Fiscal 2016 was another successful year for TJX as we posted strong gains in net sales and solid earnings
per share growth on top of strong increases in both fiscal 2015 and fiscal 2014. We continued to generate strong
cash flows, allowing us to return value to our shareholders through cash dividends and share repurchases, while
continuing to reinvest in our business by adding new stores and remodeling existing ones, and while continuing
to strengthen our infrastructure in support of our continuing growth. In fiscal 2016, we implemented the first
phase of an initiative to raise wages for our U.S. full- and part-time hourly store associates. The second phase of
additional wage increases will occur in fiscal 2017.
Highlights of our financial performance for fiscal 2016 include the following:
Same store sales increased 5% in fiscal 2016 over an increase of 2% in fiscal 2015 and an increase of 3%
in fiscal 2014. The fiscal 2016 increase was driven by an increase in customer traffic. We also had a
strong increase in units sold which was offset by a reduction in the average ticket.
Net sales increased to $30.9 billion for fiscal 2016, up 6% over the same period last year. Net sales
increased to $29.1 billion for fiscal 2015, up 6% over the prior year. At January 30, 2016, the number of
stores in operation increased 6% and selling square footage increased 5% over the end of fiscal 2015.
Earnings per share for fiscal 2016 were $3.33 per diluted share compared to $3.15 per diluted share in
fiscal 2015. Fiscal 2015 earnings per share includes a charge of $0.01 from a loss on early extinguishment
of debt.
Our fiscal 2016 pre-tax margin (the ratio of pre-tax income to net sales) was 11.8%, a 0.4 percentage
point decrease compared to our fiscal 2015 pre-tax margin. The loss on early extinguishment of debt
reduced pre-tax margin by 0.1 percentage point in fiscal 2015.
Our cost of sales ratio for fiscal 2016 was 71.2%, a 0.3 percentage point decrease compared to the fiscal
2015 ratio. This improvement was driven by buying and occupancy expense leverage on strong same
store sales growth as well as an increase in merchandise margin.

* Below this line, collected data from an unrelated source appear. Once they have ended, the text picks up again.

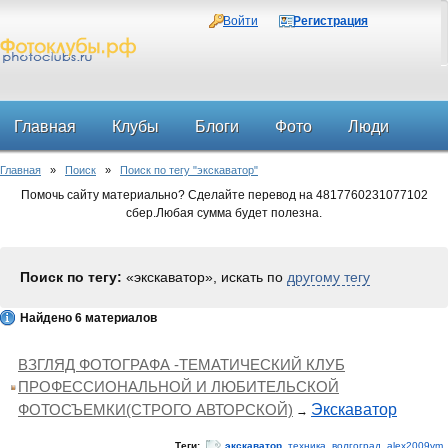
Войти
Регистрация
Главная
Клубы
Блоги
Фото
Люди
Главная
»
Поиск
»
Поиск по тегу "экскаватор"
Форум
Помочь сайту материально? Сделайте перевод на 4817760231077102
сбер.Любая сумма будет полезна.
Поиск по тегу:
«экскаватор», искать по
другому тегу
Найдено 6 материалов
ВЗГЛЯД ФОТОГРАФА -ТЕМАТИЧЕСКИЙ КЛУБ
ПРОФЕССИОНАЛЬНОЙ И ЛЮБИТЕЛЬСКОЙ
ФОТОСЪЕМКИ(СТРОГО АВТОРСКОЙ)
Экскаватор
→
Теги:
экскаватор
,
техника
,
волгоград
,
alex2009vm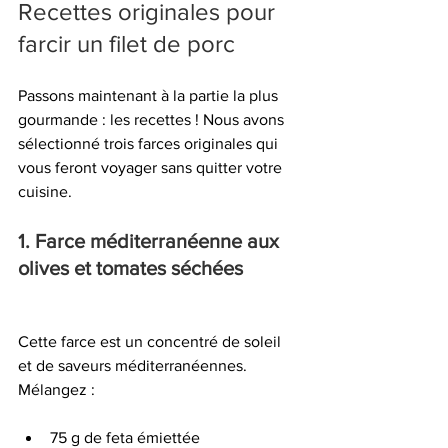
Recettes originales pour 
farcir un filet de porc
Passons maintenant à la partie la plus 
gourmande : les recettes ! Nous avons 
sélectionné trois farces originales qui 
vous feront voyager sans quitter votre 
cuisine.
1. Farce méditerranéenne aux 
olives et tomates séchées
Cette farce est un concentré de soleil 
et de saveurs méditerranéennes. 
Mélangez :
75 g de feta émiettée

Our selling, general and administrative expense ratio for fiscal 2016 increased 0.7 percentage points to
16.8% from 16.1% in fiscal 2015. This increase is primarily due to higher store payroll costs due to our
wage initiative and the impact of handling a large increase in units sold.
Our consolidated average per store inventories, including inventory on hand at our distribution centers
(which excludes inventory in transit) and excluding our e-commerce businesses, were up 5% (up 6% on a
constant currency basis) at the end of fiscal 2016 as compared to the prior year.
During fiscal 2016, we repurchased 26.5 million shares of our common stock for $1.8 billion. Earnings per
share reflect the benefit of the stock repurchase program. In January 2016, our Board of Directors
authorized our 17th stock repurchase program for an additional $2.0 billion.